Digital Photographer magazine totally missing the point

Messages
1,111
Edit My Images
Yes
So I was sat at the train station yesterday, getting increasingly bored while waiting for my train to arrive. So while I waited for my cup of coffee to be made, I popped into WH Smiths and had a flick through Digital Photographer.

What caught my eye was their large feature on two high-end LCD monitors; the LaCie 724 and the NEC Spectraview 2690. Or at least I think it was the 2690. It might have been a new release.

What they'd done is run through a whole gamut of in-depth tests, pitting these two heavyweights against each other. Everything had been covered and it was somewhat neck-and-neck until the final test; colour accuracy.

Surely colour accuracy and gamut coverage are the only reasons why you'd spent upwards of £1,000 on these monitors. Almost £2,000 in the case of the LaCie. So, naturally, they used the industry standard top-end calibration device to test both monitors - the LaCie Blue Eye Pro.

So who wants to tell me what they've done wrong?

testpn3.jpg


Apologies for the crapness of the photo. I'd just heard my train being called and had to scamper off to the platform in great haste.
 
sRGB is a reduced colour space mainly designed for the web. So if you wanted to test a monitor that can supposedly deliver a very wide range of colours you'd wanted to use RGB or a different colour space that would actually have that information in!
 
Roger Ramjet said:
Could you elaborate please for those of us to whom this isn't obvious?
But of course.

Both of these stupendously expensive, professional-targeted monitors offer the capability of displaying colours over and above that of sRGB. In fact, the NEC is capable of displaying 95% of the AdobeRGB gamut and the LaCie 123%. Their accuracy, once calibrated, along with the gamut that each is capable of displaying is why you pay in excess of £1,000 for them.

The LaCie Blue Eye Pro calibrator is the industry standard hardware/software combination for calibrating your monitor. And it is fully capable of testing against both sRGB and AdobeRGB. In fact the screen you see at the end of the test usually displays three pieces of information in the form of the triangle; the sRGB gamut, the AdobeRGB gamut and the monitor's gamut, so you can compare the results accordingly.

So for some bizarre reason, Digital Photographer have chosen to omit the one piece of information that would actually be of any use to potential purchases of these monitors.

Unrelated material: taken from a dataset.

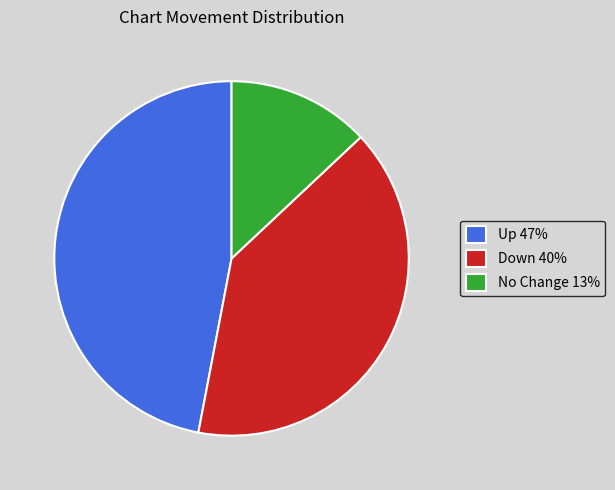

Which slice is the largest?

Up 47%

Stupid doesn't even begin to cover it.
 
sRGB is a reduced colour space mainly designed for the web.

And most Pro labs too - so if you're photographing for the telly (as I do) or for print from a normal Pro lab (as I do) then sRGB is what you use (as I do) :)

DD
 
As I've pointed out in other threads, wide gamut is a mixed blessing if you are working to sRGB because it will introduce banding when editing - the monitor is capable of much greater saturation than sRGB so values RGB values above 220 are never used in colour managed apps. That means you're now trying to represent 16.7m colours out of a palette of 10.6m. £1000 for a monitor that can only display 10.6m colours, er no thanks.